More recaps. Mostly food.

Mar 06, 2015 15:50

I've been updating less, but hopefully doing more. Mostly.

We went to Chicago the weekend before last and basically ate our way through it. Wasabi Ramen, Lou Malnati's pizza, Portillos. Be still my stomach. We have started the week off a little bit more gently with bran and turkey dumplings so far, though Jill has whipped up a kimchi soup for later.

Turkey dumplings An experimental and use things up meal. Pulled turkey from the greens combined with buttermilk dough to make dumplings. No butter at all this time, instead of half a stick. I am pretty pleased with it; it's especially good with cracked black pepper. Very comforting sort of meal. Would make again. Dumplings are wonderful. The second time I tried (last night) I didn't get the buttermilk/flour ratio quite right and the dumplings never firmed up. Alas.

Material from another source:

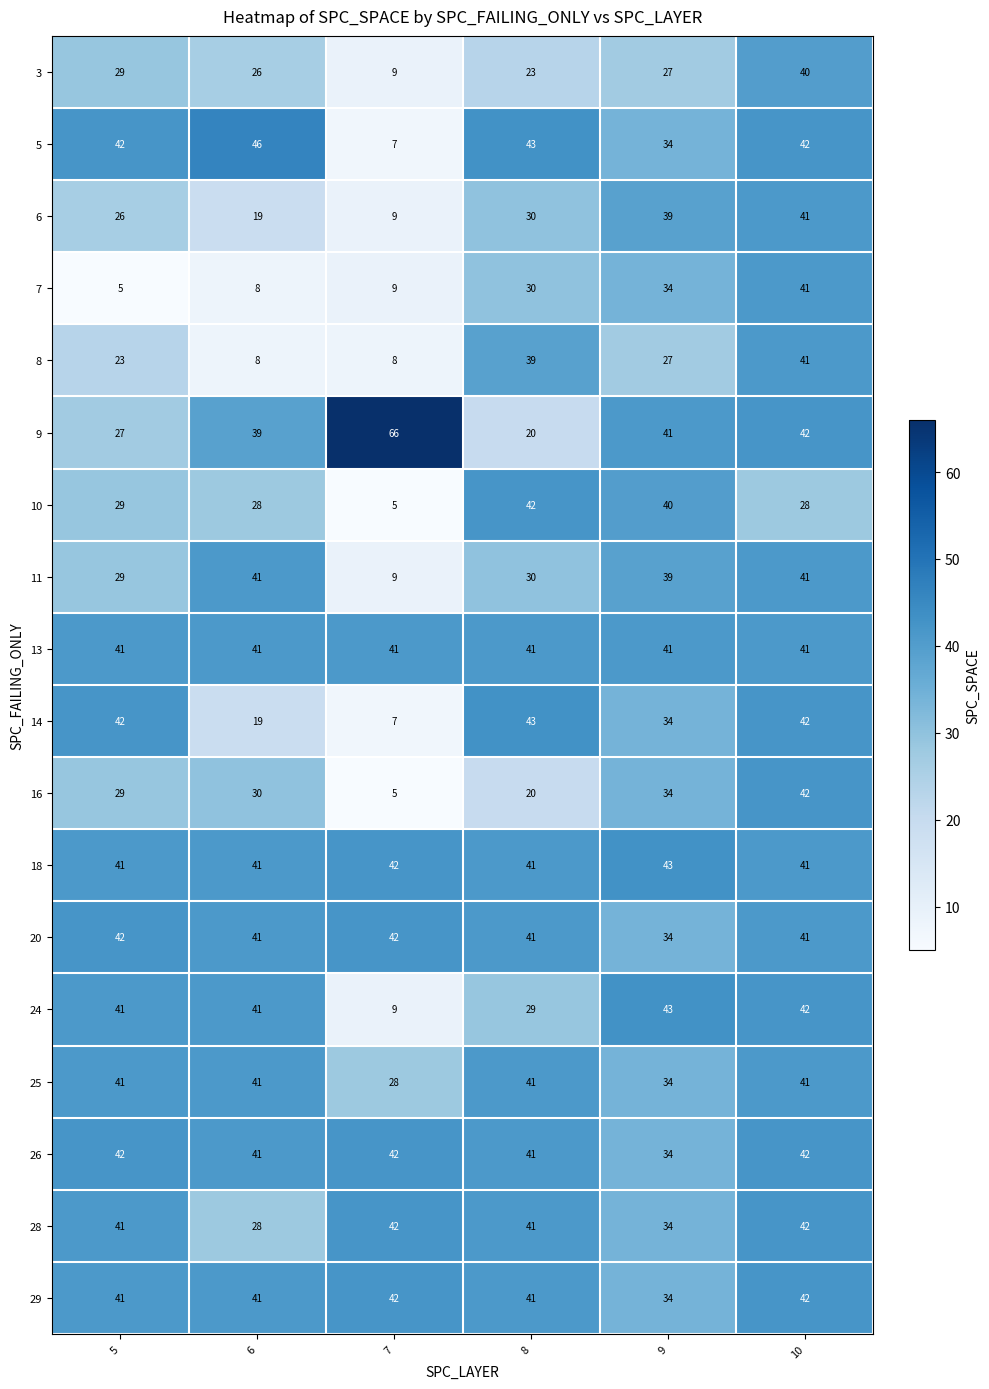

What is the minimum value shown in the chart?

5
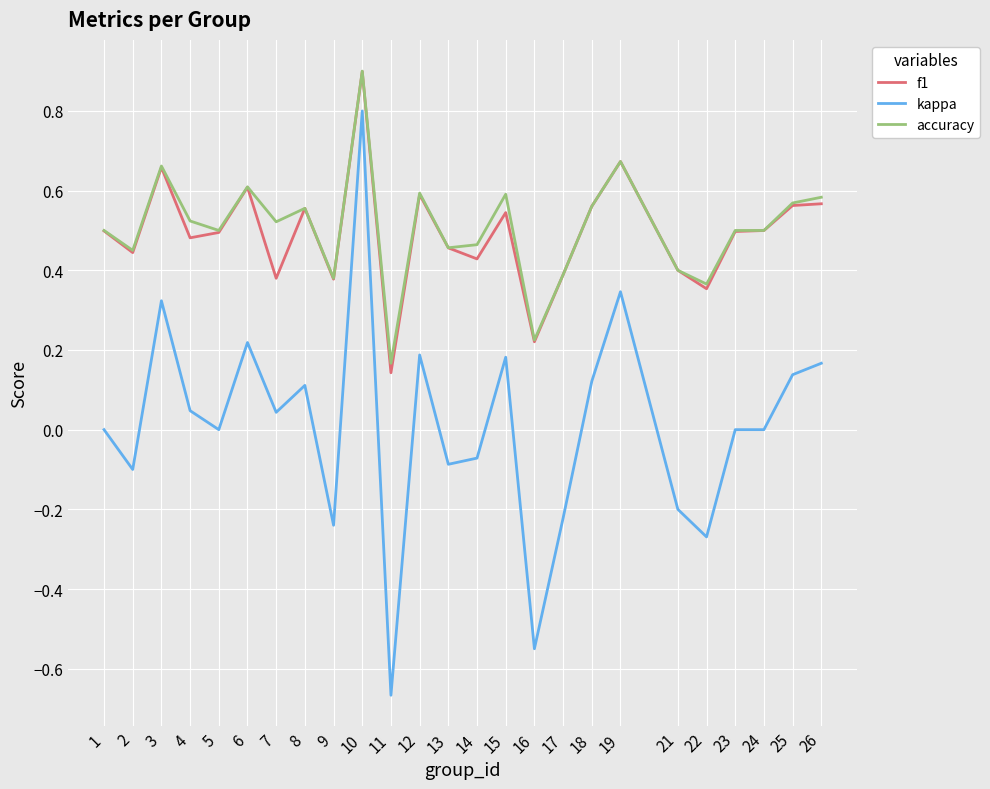

True or false: accuracy and kappa intersect in this chart.

False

Overnight oats. Hoo. I tried, I really did. I tried multiple versions of these. I decided not to make an overly negative update elsewhere calling them out, but who reads livejournal anyways? This is a very photogenic layered parfait thing with milk or greek yogurt and fruit and oats. The problem is that without cooking, the starch in the oats is chalky. Steel cut oats (despite being recommended in several recipes) are even worse. They don't even keep especially well. For the remaining frozen blueberries and yogurt that I have, I'll try and make muffins. This is a stinker of a recipe; just make regular oatmeal in five minutes or eat some bran instead.

Our current "Asian" stewed Eggplant recipe is not worth repeating either. The spatch-cocked turkey, though, was everything one could dream of. The stuffing ended up being way too much for just the two of us, so, uh, hopefully it freezes well. http://www.foodnetwork.com/recipes/alton-brown/butterflied-dry-brined-roasted-turkey-with-roasted-root-vegetable-panzanella-recipe.html

I made some Charquican (a Chilean squash-curry type dish) which is really good on brown rice. I added some Cajun spices to make it just a little more spicy and garlicy. I'd make it again.